Саша посмотрел ей в глаза и улыбнулся.

— Пожа-алуй, — протянул он, не отрывая взгляда. — Как ты уже заметила… я люблю все мягкое и нежное.

— Да, я обратила внимание, — улыбнулась она.

— Я помню, — хмыкнул он. — В самый первый день я сумел воспользоваться случаем. Но мог бы… еще лучше…

— Ты о мороженом?

— И о нем тоже.

В его интонации Надя услышала намек на что-то еще, но заставила себя пропустить мимо ушей, не доискиваться до сути. Она уже знала, куда способна завести игра с Александром Артемовым. Нет, не в тупик…

Надя почувствовала, как запылали щеки.

— Я так удивилась… — засмеялась она, стараясь скрыть охватившее ее волнение.

— Ты удивилась тогда, что я выбрал «розочку», а не «пирата»?

— Да. Я думала, что мужчины должны выбирать…

— Не розочку, — закончил он за нее. — Нет, Надя, ты не права. Скажи, твой сын, если бы у него был безграничный выбор, какое мороженое выбрал бы он?

— Ну, конечно, торт из мороженого.

— Гм, вот это по-мужски, — согласился Саша, закрывая меню.

Тут же возникла девушка и, нацелив карандаш на чистый лист в блокноте, приготовилась записывать под диктовку.

— Итак, — сказал Саша, когда официантка отошла, — пока нам с тобой пекут пирожные, обсудим предстоящие дела.

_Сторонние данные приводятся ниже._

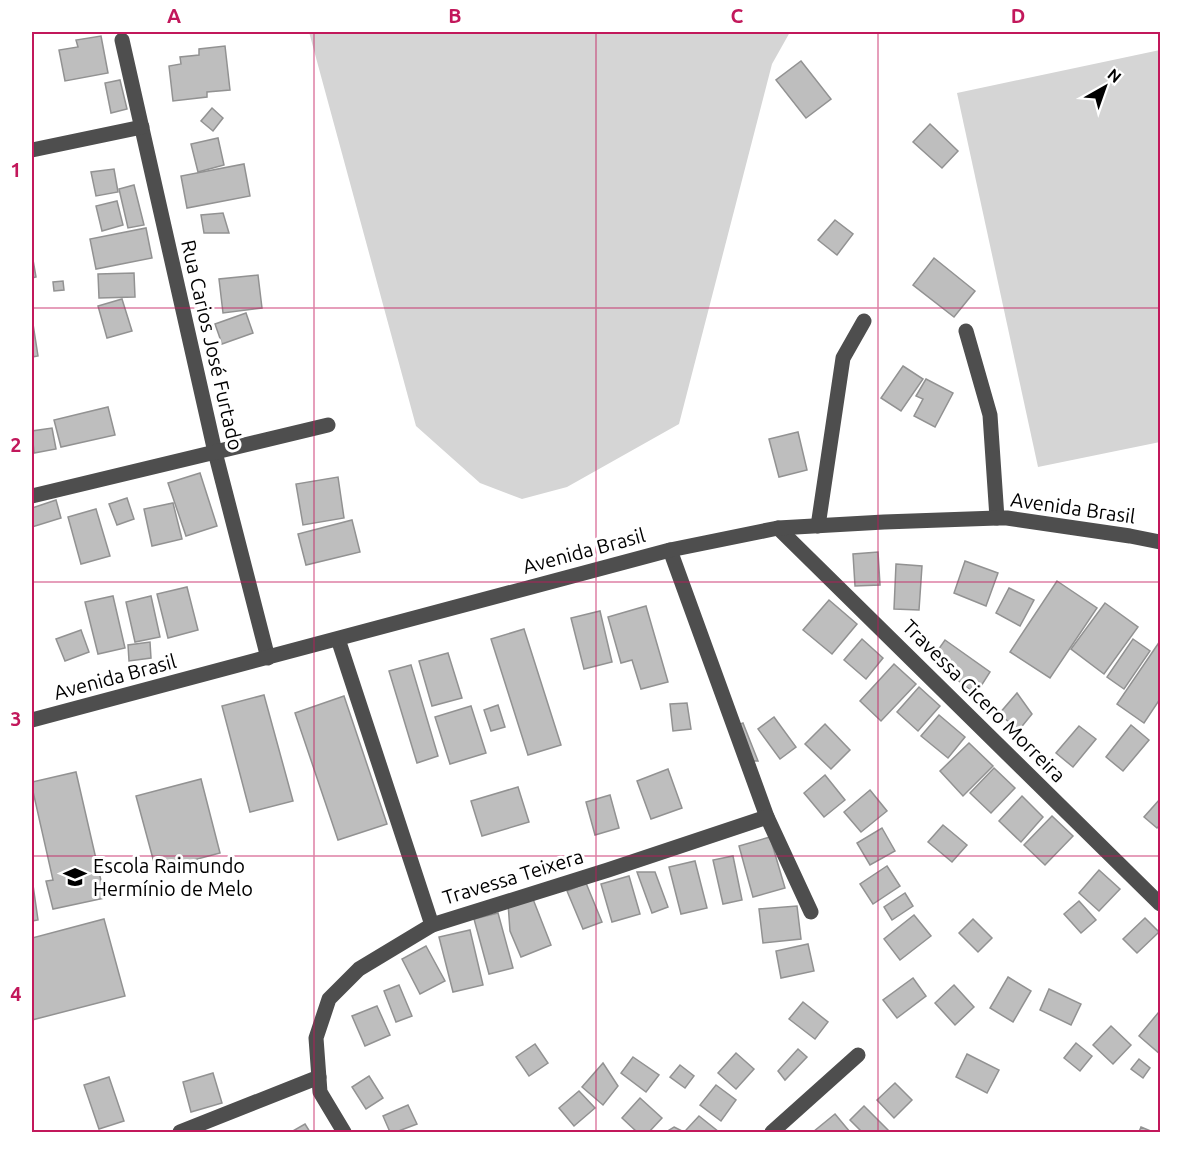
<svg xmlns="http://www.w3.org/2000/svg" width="1192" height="1164" viewBox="0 0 1192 1164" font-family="Ubuntu,sans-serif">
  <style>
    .green { fill: #d5d5d5 }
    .building { fill: #bebebe; stroke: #929292; stroke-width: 1.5 }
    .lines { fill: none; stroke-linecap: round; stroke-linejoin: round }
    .minor { stroke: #4e4e4e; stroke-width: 15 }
    .grid { fill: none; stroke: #c2185b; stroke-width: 1.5; stroke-opacity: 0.55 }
    .labels { text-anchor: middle; stroke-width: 6; stroke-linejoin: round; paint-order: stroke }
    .street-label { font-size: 20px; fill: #000; stroke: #fff }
    .poi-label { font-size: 20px; fill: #000; stroke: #fff; text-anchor: start }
    .neatline { fill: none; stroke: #c2185b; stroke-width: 2 }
    .grid-label { font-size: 20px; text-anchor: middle; font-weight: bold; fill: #c2185b }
  </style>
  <rect width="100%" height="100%" fill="#fff"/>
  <!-- green -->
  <g class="green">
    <path d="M309,32H790L772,64L679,424L567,487L522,499L480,483L416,426Z"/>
    <path d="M1160,50V442L1038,467L957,93Z"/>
  </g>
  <!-- building -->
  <g class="building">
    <path d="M101,36L108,73L65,81L59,50L78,47L76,40Z"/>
    <path d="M225,46L230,90L207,92V97L173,101L169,66L181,64L180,57L199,55V49Z"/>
    <path d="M801,61L831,99L806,118L776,80Z"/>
    <path d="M120,80L127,109L111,113L105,83Z"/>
    <path d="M212,108L223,118L213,131L201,121Z"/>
    <path d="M930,124L958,151L942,168L913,142Z"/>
    <path d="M218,138L224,165L198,172L191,144Z"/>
    <path d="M244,164L250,196L187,208L181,176Z"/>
    <path d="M114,169L118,192L96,196L91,172Z"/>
    <path d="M134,185L144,225L128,228L119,189Z"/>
    <path d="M117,201L123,225L102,231L96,206Z"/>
    <path d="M223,213L229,233H204L201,215Z"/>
    <path d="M835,220L853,234L837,255L818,240Z"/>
    <path d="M146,228L152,258L96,269L90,239Z"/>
    <path d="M32,254L36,277L32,278Z"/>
    <path d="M934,258L975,291L954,317L913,285Z"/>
    <path d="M134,273L135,297L99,298L98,274Z"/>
    <path d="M258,275L262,308L223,313L219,279Z"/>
    <path d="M63,281L64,290L54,291L53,282Z"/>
    <path d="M122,299L132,331L107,338L98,306Z"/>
    <path d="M246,313L253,333L222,344L215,324Z"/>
    <path d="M32,324H33L38,356L32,357Z"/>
    <path d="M903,366L923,379L901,411L881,398Z"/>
    <path d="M926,379L953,393L935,427L914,416L923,399L916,396Z"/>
    <path d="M108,407L115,435L61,447L54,420Z"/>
    <path d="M52,428L56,449L34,453L32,431Z"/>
    <path d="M798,432L807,470L779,477L769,439Z"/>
    <path d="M200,473L217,526L186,536L168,483Z"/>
    <path d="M338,477L344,518L303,525L296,484Z"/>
    <path d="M127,498L134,519L117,525L109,504Z"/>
    <path d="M56,500L61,518L32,527V508Z"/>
    <path d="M173,503L182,539L152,546L144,509Z"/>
    <path d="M96,509L110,556L81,564L68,517Z"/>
    <path d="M352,520L360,552L306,565L298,534Z"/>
    <path d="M878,552L880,585L855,586L853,554Z"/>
    <path d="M965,561L998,573L986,606L954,593Z"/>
    <path d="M896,564L922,566L919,610L894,609Z"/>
    <path d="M1057,581L1097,608L1050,678L1010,652Z"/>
    <path d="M187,587L198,630L168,638L157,594Z"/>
    <path d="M1009,588L1034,600L1020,626L996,613Z"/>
    <path d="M113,596L125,648L98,654L85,602Z"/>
    <path d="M151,596L160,637L135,642L126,602Z"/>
    <path d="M829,600L857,624L832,654L803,630Z"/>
    <path d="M1105,603L1138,627L1104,674L1071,649Z"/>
    <path d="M646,606L668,682L641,689L632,660L621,663L608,617Z"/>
    <path d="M600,611L612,662L584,669L571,618Z"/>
    <path d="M524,629L561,745L528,755L491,639Z"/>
    <path d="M81,630L89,652L65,661L56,639Z"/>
    <path d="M862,639L883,658L866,679L844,660Z"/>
    <path d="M1133,639L1150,651L1124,689L1107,677Z"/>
    <path d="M945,640L990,672L976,694L931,660Z"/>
    <path d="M1160,641V699L1144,723L1117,704Z"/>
    <path d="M150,642L151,658L129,661L128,645Z"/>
    <path d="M448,653L462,698L432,706L419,661Z"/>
    <path d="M894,664L916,684L881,721L860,701Z"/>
    <path d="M411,665L438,756L417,763L389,671Z"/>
    <path d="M919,687L940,706L918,731L897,712Z"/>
    <path d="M1017,693L1032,714L1019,730L999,714Z"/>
    <path d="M264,695L293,801L250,812L222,706Z"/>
    <path d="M344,696L387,824L338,840L295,713Z"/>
    <path d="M687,703L691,729L673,731L670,704Z"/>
    <path d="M498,705L505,727L491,731L484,710Z"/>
    <path d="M471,706L486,753L450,764L435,717Z"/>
    <path d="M939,715L965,737L948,758L921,736Z"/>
    <path d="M774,717L796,747L780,759L758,729Z"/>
    <path d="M743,723L758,761H748L735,726Z"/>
    <path d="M825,724L850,750L831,769L805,744Z"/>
    <path d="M1131,725L1149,740L1123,771L1106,757Z"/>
    <path d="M1079,726L1096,739L1073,767L1056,753Z"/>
    <path d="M969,743L993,766L963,796L940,771Z"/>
    <path d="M994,768L1015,788L991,813L970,793Z"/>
    <path d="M668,769L682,808L651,819L637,781Z"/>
    <path d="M76,772L105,898L53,909L46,881L53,880L32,787V782Z"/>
    <path d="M825,775L845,800L824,817L804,793Z"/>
    <path d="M201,779L220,853L156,870L136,796Z"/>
    <path d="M518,787L529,822L482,836L471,801Z"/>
    <path d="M870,790L887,811L861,832L844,812Z"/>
    <path d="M610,795L619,828L595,835L586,802Z"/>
    <path d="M1022,796L1043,817L1021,842L999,821Z"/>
    <path d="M1160,799V825L1157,828L1144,817Z"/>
    <path d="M1052,816L1073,836L1045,865L1024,845Z"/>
    <path d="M943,825L967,845L952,862L928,842Z"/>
    <path d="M882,828L895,851L870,865L857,843Z"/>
    <path d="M770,837L785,888L753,897L739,846Z"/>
    <path d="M733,856L742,900L723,904L713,860Z"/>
    <path d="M695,861L707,908L681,914L669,867Z"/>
    <path d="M887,866L900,886L873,904L860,884Z"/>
    <path d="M1099,870L1120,889L1099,911L1079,893Z"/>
    <path d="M637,872H655L668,907L652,913Z"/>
    <path d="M629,876L640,914L612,922L601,884Z"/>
    <path d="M32,878L38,920L32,921Z"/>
    <path d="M586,883L602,922L583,929L567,891Z"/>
    <path d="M905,893L913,906L892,920L884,907Z"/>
    <path d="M531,894L551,945L521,957L510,931L508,903Z"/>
    <path d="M1079,901L1096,920L1081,933L1064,914Z"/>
    <path d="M797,906L801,939L763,943L759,909Z"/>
    <path d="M498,913L513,968L489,974L474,919Z"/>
    <path d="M914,915L931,936L900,960L884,939Z"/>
    <path d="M1145,918L1159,932L1137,953L1123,939Z"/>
    <path d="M104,919L125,996L32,1020V938Z"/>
    <path d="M973,919L992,938L978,952L959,933Z"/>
    <path d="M470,930L483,985L453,992L439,937Z"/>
    <path d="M808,944L814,971L781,978L776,951Z"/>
    <path d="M426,946L445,981L420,994L402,959Z"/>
    <path d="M1008,977L1031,991L1013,1022L990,1008Z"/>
    <path d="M913,978L926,996L897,1018L883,1000Z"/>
    <path d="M399,985L412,1016L396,1022L384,991Z"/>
    <path d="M954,985L974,1007L955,1025L935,1003Z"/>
    <path d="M1049,989L1081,1004L1071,1025L1040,1010Z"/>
    <path d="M803,1002L828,1022L815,1039L789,1019Z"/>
    <path d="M377,1006L390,1035L365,1046L352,1016Z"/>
    <path d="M1158,1013L1160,1015V1054L1139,1036Z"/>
    <path d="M1111,1026L1131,1045L1113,1064L1093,1045Z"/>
    <path d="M1076,1043L1092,1056L1080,1071L1064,1058Z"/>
    <path d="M535,1044L548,1063L529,1076L516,1057Z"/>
    <path d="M798,1049L807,1057L785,1080L778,1071Z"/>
    <path d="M736,1053L754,1069L736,1089L718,1073Z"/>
    <path d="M967,1054L999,1070L987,1093L956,1077Z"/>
    <path d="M633,1057L659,1075L646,1092L621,1073Z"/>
    <path d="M1139,1059L1150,1068L1143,1078L1131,1069Z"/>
    <path d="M603,1063L618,1086L603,1105L582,1087Z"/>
    <path d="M680,1065L694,1076L685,1088L670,1077Z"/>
    <path d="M213,1073L222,1103L191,1112L183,1082Z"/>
    <path d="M369,1076L383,1098L366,1109L352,1087Z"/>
    <path d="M109,1077L124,1121L99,1129L84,1085Z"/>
    <path d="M895,1083L912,1100L894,1118L877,1100Z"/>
    <path d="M716,1085L736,1100L721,1121L700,1105Z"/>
    <path d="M579,1091L595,1108L574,1126L559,1108Z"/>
    <path d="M640,1098L662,1118L649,1132H637L622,1118Z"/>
    <path d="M408,1105L417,1124L396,1132H390L383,1116Z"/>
    <path d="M864,1106L888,1130L886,1132H862L850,1120Z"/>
    <path d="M835,1114L850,1132H813Z"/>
    <path d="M699,1116L719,1132H689L686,1130Z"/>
    <path d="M305,1124L310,1132H291Z"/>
    <path d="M674,1127L684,1132H666Z"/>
    <path d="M1141,1127L1153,1132H1139Z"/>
  </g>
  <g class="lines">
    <!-- minor -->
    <g class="minor">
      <path d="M122,40L215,452L268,658"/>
      <path d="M32,150L142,127"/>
      <path d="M966,331L990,415L997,518"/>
      <path d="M32,496L328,425"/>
      <path d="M818,526L843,358L864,321"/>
      <path d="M778,528L1160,904"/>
      <path d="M670,550L767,817L811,912"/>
      <path d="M338,639L432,925"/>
      <path d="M32,720L670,550L778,528L884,522L997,518H1007L1130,536L1160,542"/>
      <path d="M180,1132L319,1077"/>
      <path d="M344,1132L320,1092L316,1038L329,999L359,969L432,925L608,870L767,817"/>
      <path d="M772,1132L858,1055"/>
    </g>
  </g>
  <!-- grid -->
  <path class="grid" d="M314,32V1132M596,32V1132M878,32V1132M32,308H1160M32,582H1160M32,856H1160"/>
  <!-- icons -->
  <defs>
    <g id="school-bare" transform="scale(1.8)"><path d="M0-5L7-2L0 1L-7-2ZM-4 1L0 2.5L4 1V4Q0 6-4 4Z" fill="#000" stroke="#fff" stroke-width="2.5" paint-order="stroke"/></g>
  </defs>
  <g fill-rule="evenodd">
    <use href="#school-bare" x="75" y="877"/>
  </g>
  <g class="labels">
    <!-- street labels -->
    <g class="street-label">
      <text transform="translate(212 345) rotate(77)" y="7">Rua Carios José Furtado</text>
      <text transform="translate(1073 508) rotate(8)" y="7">Avenida Brasil</text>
      <text transform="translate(584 551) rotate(-15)" y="7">Avenida Brasil</text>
      <text transform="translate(115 677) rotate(-15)" y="7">Avenida Brasil</text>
      <text transform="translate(984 701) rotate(45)" y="7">Travessa Cicero Morreira</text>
      <text transform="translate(513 877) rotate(-17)" y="7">Travessa Teixera</text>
    </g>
    <!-- poi labels -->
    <g class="poi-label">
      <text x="93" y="873">Escola Raimundo<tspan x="93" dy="23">Hermínio de Melo</tspan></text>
    </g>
  </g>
  <!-- border -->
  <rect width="1192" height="1164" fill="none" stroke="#ffffff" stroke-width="66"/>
  <!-- north arrow -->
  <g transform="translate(1105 87) rotate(40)" stroke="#ffffff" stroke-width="4.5" paint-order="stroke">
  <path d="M0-4.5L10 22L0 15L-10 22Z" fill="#000000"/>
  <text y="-9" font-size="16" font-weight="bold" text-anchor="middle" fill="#000000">N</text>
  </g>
  <rect x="33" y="33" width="1126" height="1098" class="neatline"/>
  <g class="grid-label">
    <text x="174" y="23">A</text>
    <text x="455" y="23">B</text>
    <text x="737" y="23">C</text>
    <text x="1018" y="23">D</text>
    <text x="16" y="177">1</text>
    <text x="16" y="452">2</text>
    <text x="16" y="726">3</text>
    <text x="16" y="1001">4</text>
  </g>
</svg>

Надя смотрела на Сашино лицо, видела, как быстро двигаются его губы, потом замирают, разъезжаются в улыбке. Она кивала, догадываясь, где следует кивнуть. Но если бы он попросил ее повторить даже самую последнюю фразу, она бы, точно, не смогла.

Странное ощущение — то ли сон, то ли явь? Но происходит все так, как пела ей Мария!

Из маленького серого городка в Казахстане Надя Фомина приехала в подмосковное село Часцы, а из него — в самый центр Москвы… И все это в какие-то считанные месяцы — как в кино.

— Поняла, да? — переспросил он Надю. Та, повинуясь его интонации, кивнула, хотя не сказала бы точно, с чем именно она согласна.

— Отлично. — Саша положил руки на стол и сцепил пальцы. Он внимательно посмотрел на Надю, потом на девушку, которая принесла им чайник и две чашки.

— Сейчас будут пирожные, — проворковала та и отошла от столика.

Надя смотрела, как мужчина, сидящий напротив нее, наливает ей чай в абсолютно белую чашку из такого же белого чайника. Это что же, правда — то, что он обсуждает сейчас с ней?

Она сегодня будет участвовать в телевизионной передаче. Неважно, что это эфир кабельного телевидения.

Надя тихонько засмеялась.

— А… Саша, я все хотела спросить… Тебе не было страшно войти в вагон и заиграть на баяне, запеть?

Саша поставил чайник на темный полированный стол и сказал:

— Страшно. Как тебе сейчас.

— Мне? — Она напряженно подняла светлые брови. — Мне…

— Или когда ты подписывала здесь же, — он постучал костяшками пальцев по столу, — контракт, который я привез. Разве нет?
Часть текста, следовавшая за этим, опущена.